LOS ANGELES — David Aguilar has been a Los Angeles Dodgers fan for 50 years, but not once did he think he’d experience something like this.

The Dodgers were trailing the Toronto Blue Jays 5-4 in the bottom of the seventh inning of Game 3 of the World Series. Shohei Ohtani, who was 3-for-3 with a homer already, strode to the plate. He saw exactly one pitch from Blue Jays reliever Seranthony Domínguez — a 97 mph challenge fastball left in the heart of the plate — and sent it rippling high in the air to the opposite field.

Sitting in the left-field bleachers — the second row in section 307, to be exact — Aguilar tracked the ball all the way. He shot up his left arm and closed his eyes. When he opened them, history lay in his palm.

“I just reached up to the heavens,” Aguilar exclaimed, still very much riding the high of the moment. “And it landed in my hand.”

Ohtani’s second home run of the night — and his eighth big fly this postseason — didn’t just tie the score. It also accomplished something that hadn’t been done in 119 years. Ohtani became the first player to record four extra-base hits in a World Series game since Frank Isbell did so for the Chicago White Sox in 1906.
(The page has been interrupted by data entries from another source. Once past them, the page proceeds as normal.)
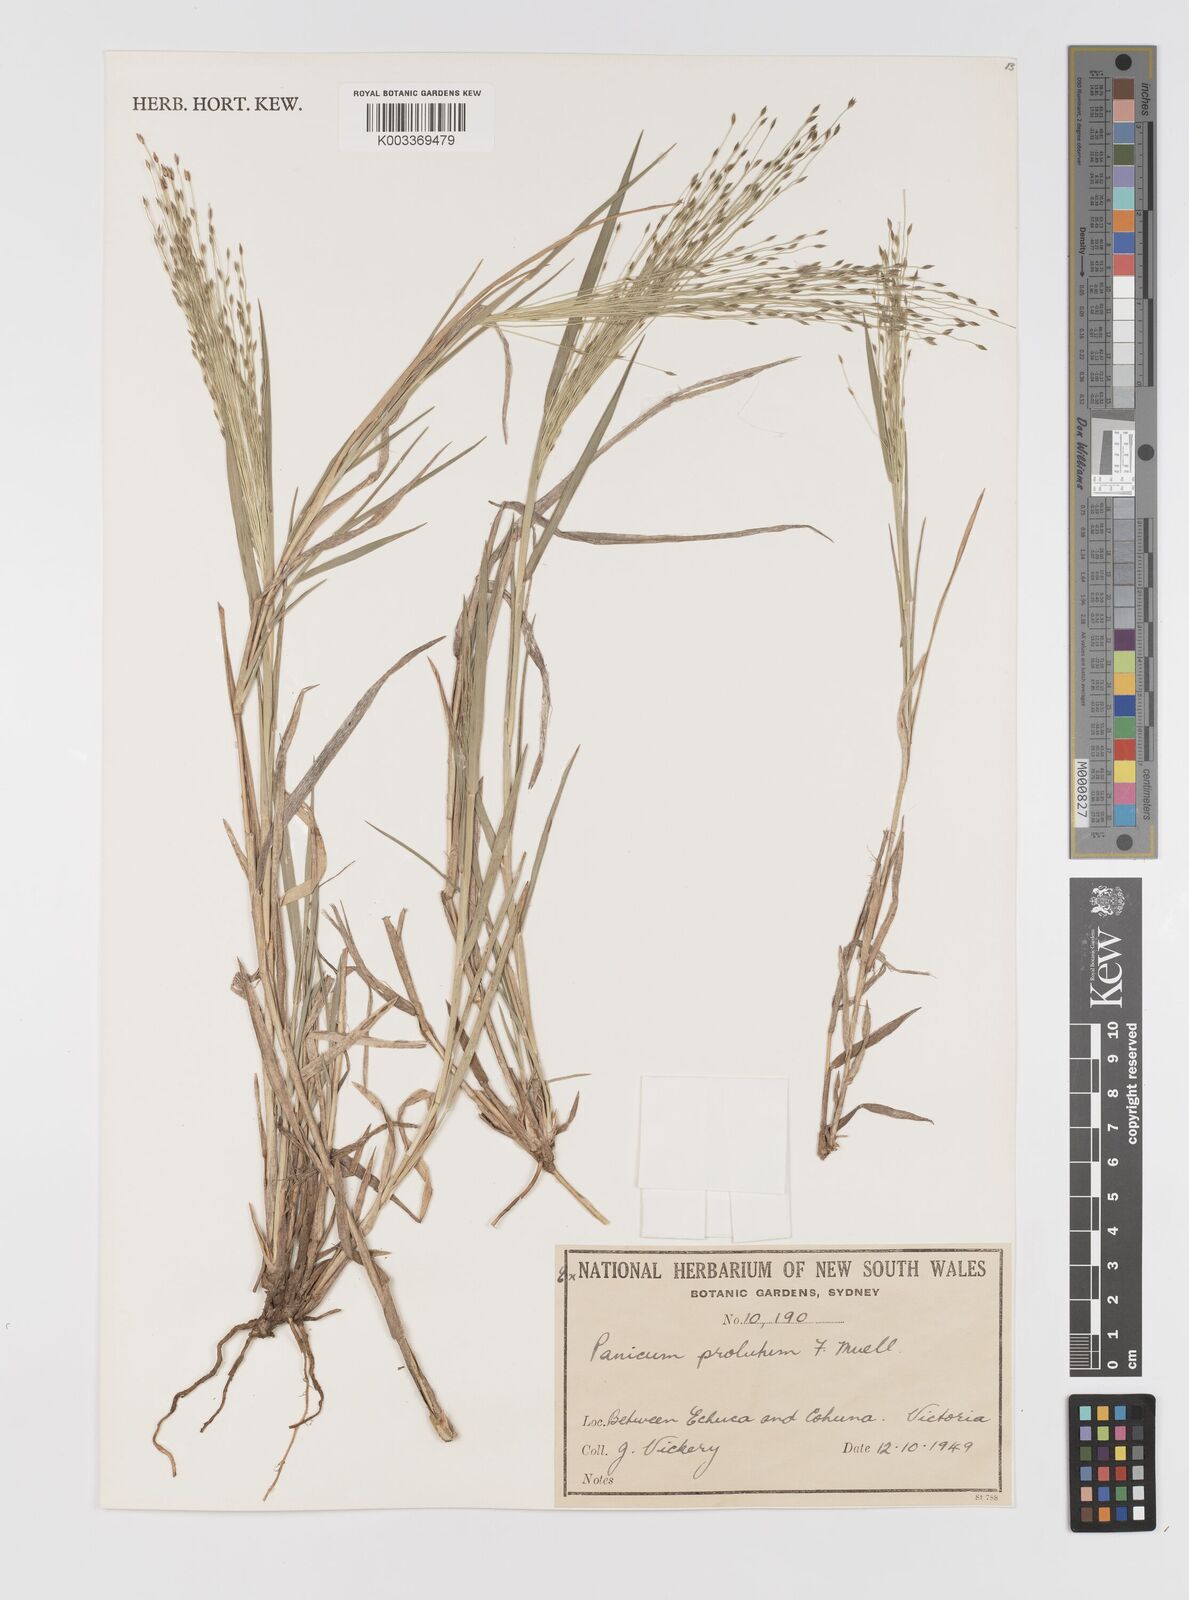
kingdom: Plantae
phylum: Tracheophyta
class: Liliopsida
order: Poales
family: Poaceae
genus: Walwhalleya
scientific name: Walwhalleya proluta
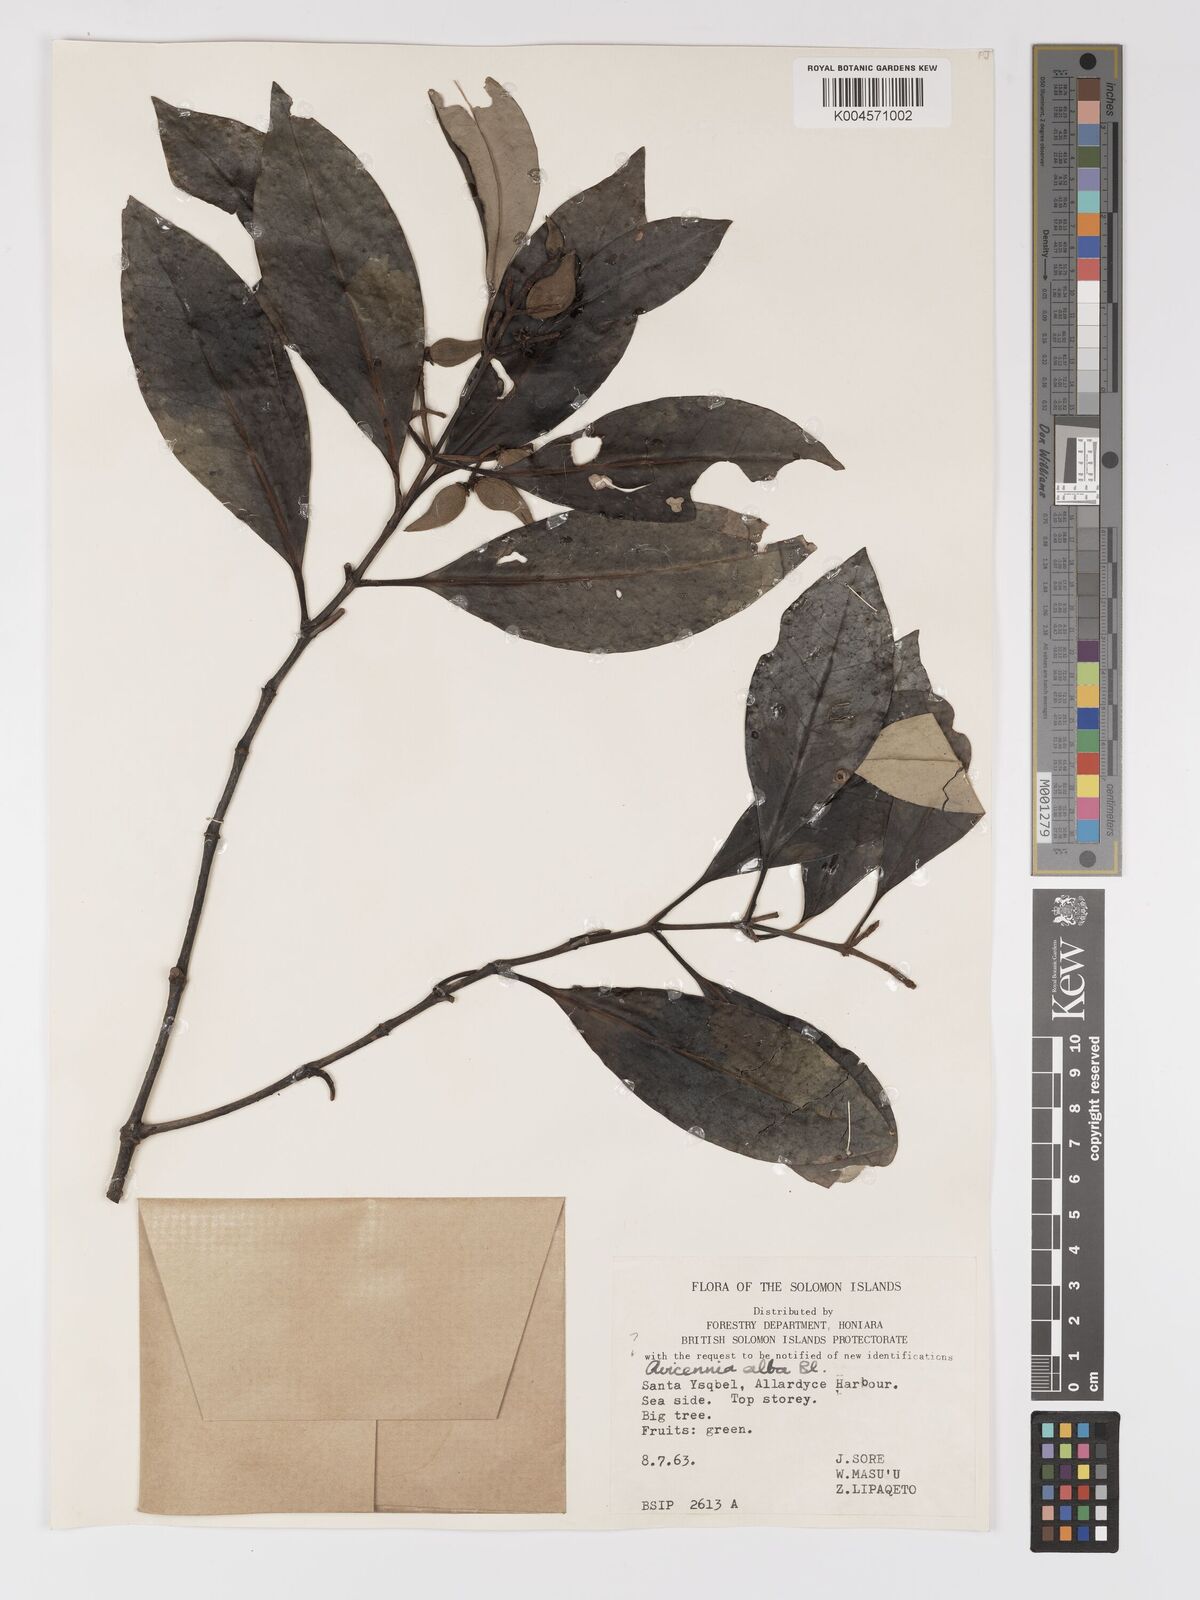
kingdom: Plantae
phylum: Tracheophyta
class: Magnoliopsida
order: Lamiales
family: Acanthaceae
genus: Avicennia
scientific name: Avicennia alba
The ball left Ohtani’s bat at 107.8 mph, searing through the glow of the bright lights of Dodger Stadium. It cleared the fence and ricocheted off a group of fans sitting to Aguilar’s left. Aguilar saw the ball all the way, he said, until it was time to make the catch of a lifetime. Once the ball bounced in the bleachers, he stuck his arm in the air and hoped for the best.

“I squeezed so hard, and I still have it,” Aguilar beamed.
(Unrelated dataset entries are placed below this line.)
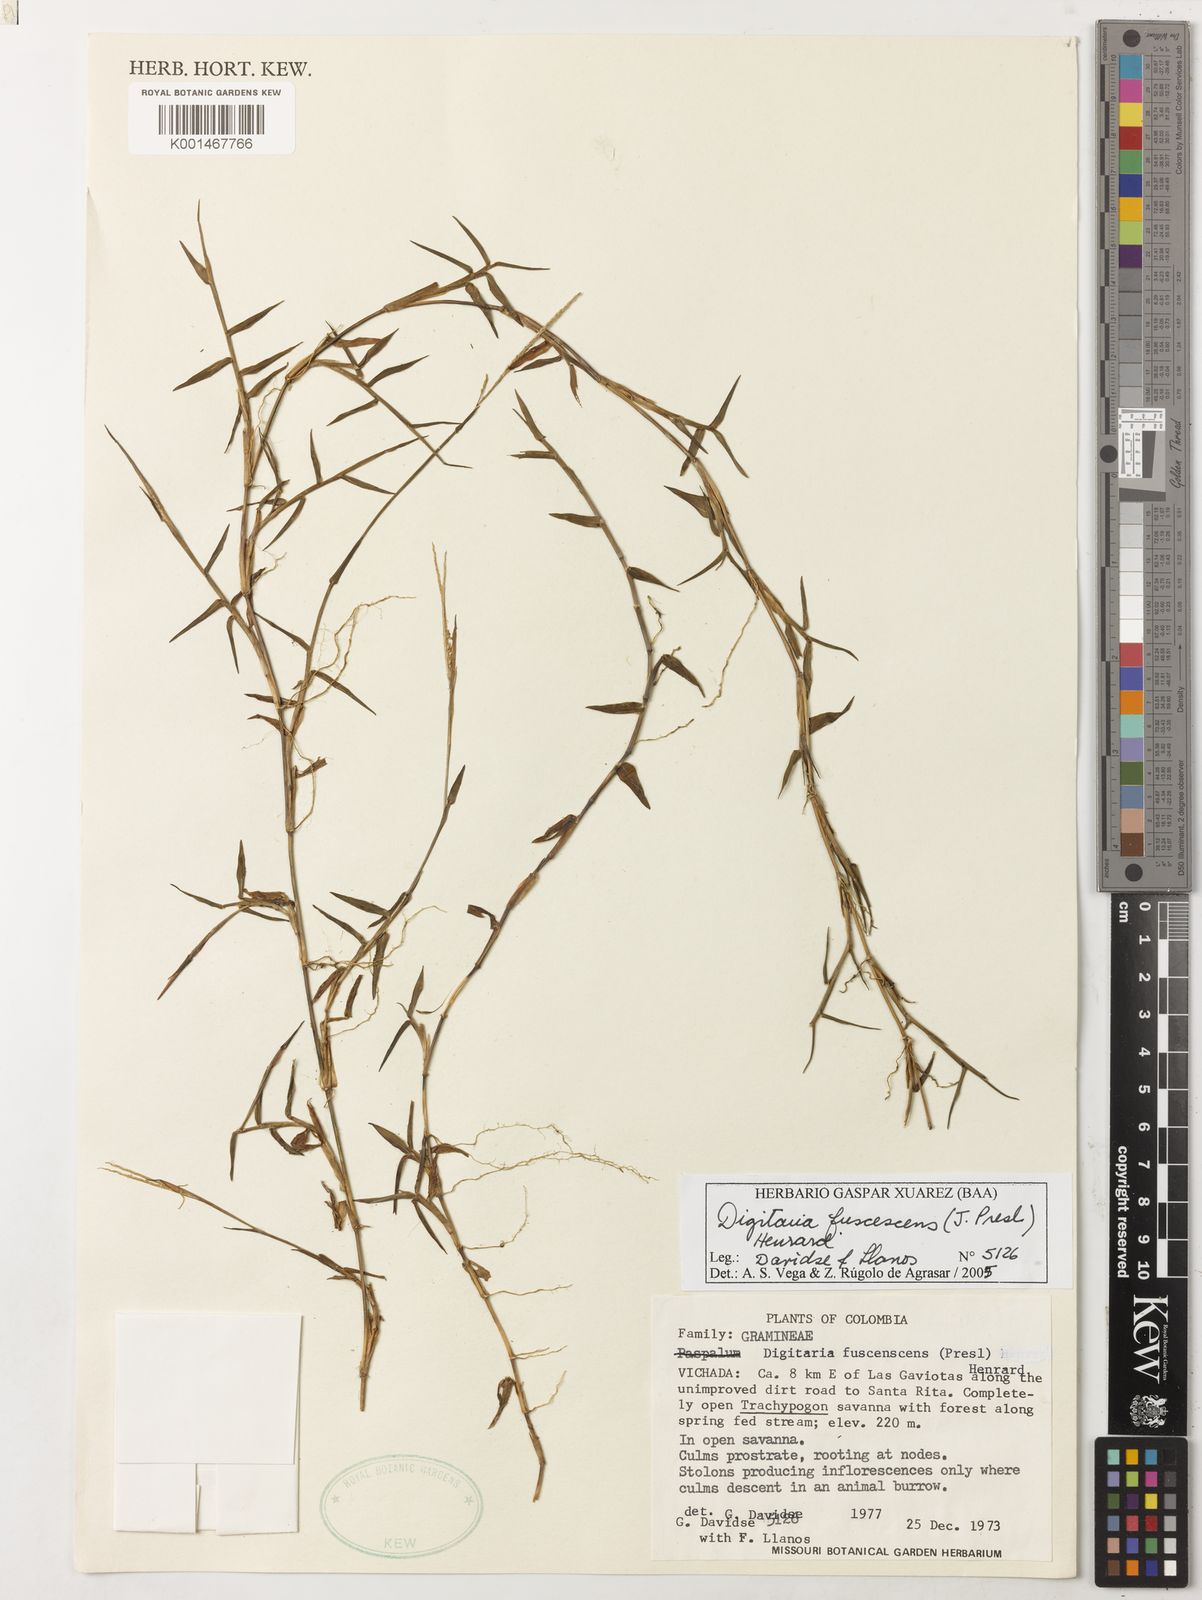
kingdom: Plantae
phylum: Tracheophyta
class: Liliopsida
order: Poales
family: Poaceae
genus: Digitaria
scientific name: Digitaria fuscescens
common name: Yellow crabgrass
OHTANI HAS DONE IT AGAIN OH MY GOODNESS!! pic.twitter.com/YCt0Bx81NK

— FOX Sports: MLB (@MLBONFOX) October 28, 2025

Aguilar instantly became a local legend. Donned in a Dodgers-blue Mookie Betts jersey, Aguilar was swarmed immediately by his fellow Dodgers fans. A security guard quickly made her way to the section, ensuring the ball remained in Aguilar’s possession. Fans flocked to his section to ask for selfies and to see the ball. Aguilar soaked in the moment, obliging for every photo request and a couple of media interviews.

“Left hand, no glove, baby!” he yelled when a fan a few rows over asked how he made the catch. His section again erupted in cheers.

Aguilar, a native of nearby Paramount, Calif., has been a Dodgers fan since 1975. He was able to attend Game 3 when his son, Isaiah, invited him. Upon making the catch, Isaiah immediately turned from son to security guard. He helped David navigate his way through the crowd and made sure each fan was able to take a picture of the ball, his dad or both.

“I am stunned,” Aguilar said. “I have never had this type of publicity.”

As he told the story of the play he’ll recount for the rest of his life, Aguilar said he had zero intentions of selling the ball. When asked what he planned to do with it, he broke into a yell and again thrust his left hand into the air, still firmly grasping Ohtani’s homer ball.

“I’m going to hold on to it until I die.”